The Minnesota State Fair may be the most popular and most vibrant state fair in America. This year, it had The Flaming Lips. It had Poison, and a dude wearing an "I got fucked up with Poison" T-shirt. It had extraordinary chickens, the Miracle of Birth center (featuring numerous baby animals and the occasional placenta-riffic live birthing), and it had well over 40 different sorts of edible things impaled and distributed on sticks.

The queen bee of these objects, in terms of pure hype, is hotdish on a stick. Though it resembles other street/fair food items in its overall portability and delightful lack of healthiness, it's at least two steps away from easy comprehension.

First of all: hotdish.
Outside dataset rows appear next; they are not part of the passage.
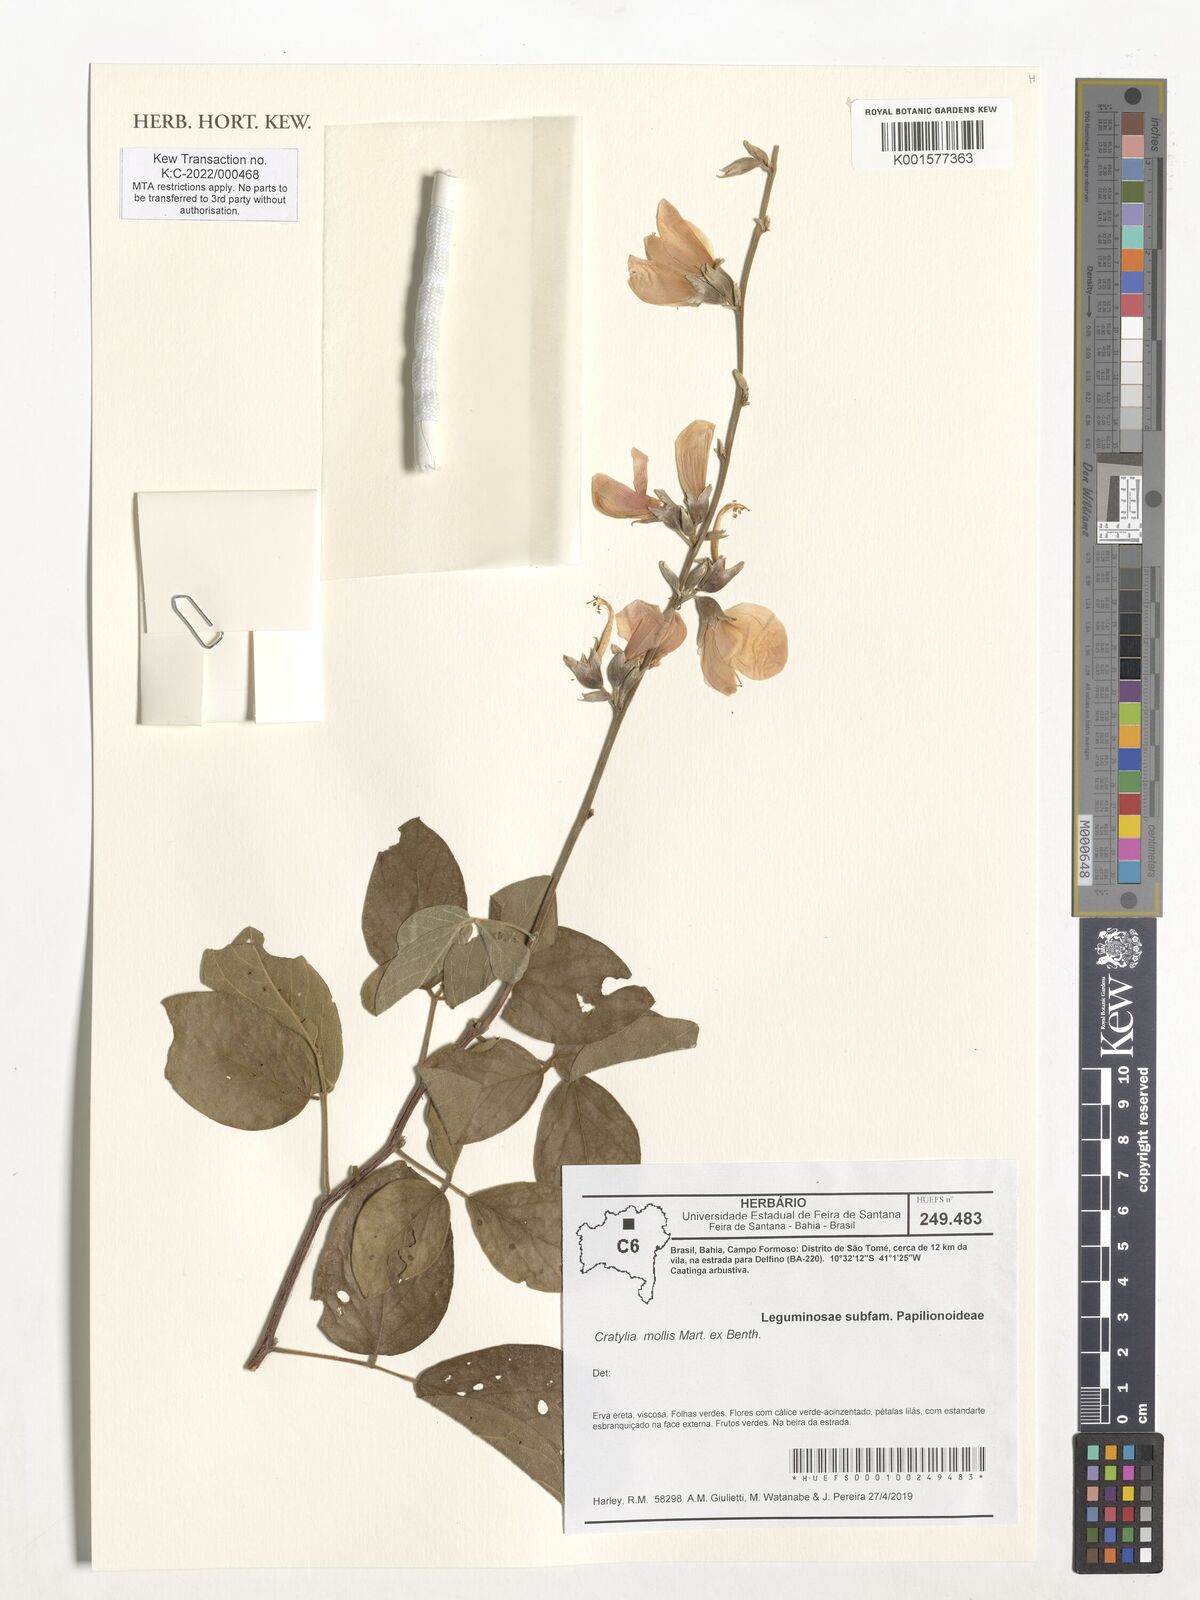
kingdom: Plantae
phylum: Tracheophyta
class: Magnoliopsida
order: Fabales
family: Fabaceae
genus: Cratylia
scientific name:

Not a hot dish, or the hot dish — just "hotdish," like soup.

Q: "What did you bring to the potluck?"

A: "Oh, I brought hotdish."

"Casserole" is the nearest equivalent term in non-Minnesotan English — it's basically a whole bunch of mostly starchy and/or meaty shit, usually united by a nice thick blanket of cream of mushroom soup (AKA "Lutheran binder.") Chicken and wild rice is one archetypical variety; tater tot is, perhaps, the most well-known of the breed.

hotdish on a stick

Minnesota State Fair hotdish on a stick is of the tater tot variety. Tater tots alternate with meatballs under a breaded coating, giving the thing the appearance of a very drably colored snake that has swallowed three spherical mice.

From a culinary perspective, hotdish on a stick fails due to an ultra-grotesque overdependence on starches. We know, of course, that the thing's got to be breaded in order to be fried. But do there really need to be super-ball sized tater tots interspersed with the bready meatballs? It seems impossible that anything could taste breadier than bread, but hotdish on a stick pulls it off.

Its surprising saving grace is the cream of mushroom dipping sauce that comes on the side. The moisture helps the bread go down.

So... is it good? Yes. And no. It's definitely not something you'd want to order — or eat — in a restaurant. But it's the perfect breaded stick-impaled thing to munch on while you're trying to find the stand that sells the bucket of four-dozen fresh baked chocolate chip cookies, which, in turn, go perfectly with the $1 all-you-can-drink glass of milk from the $1 all-you-can-drink milk hut.

And that makes it perfect fair food.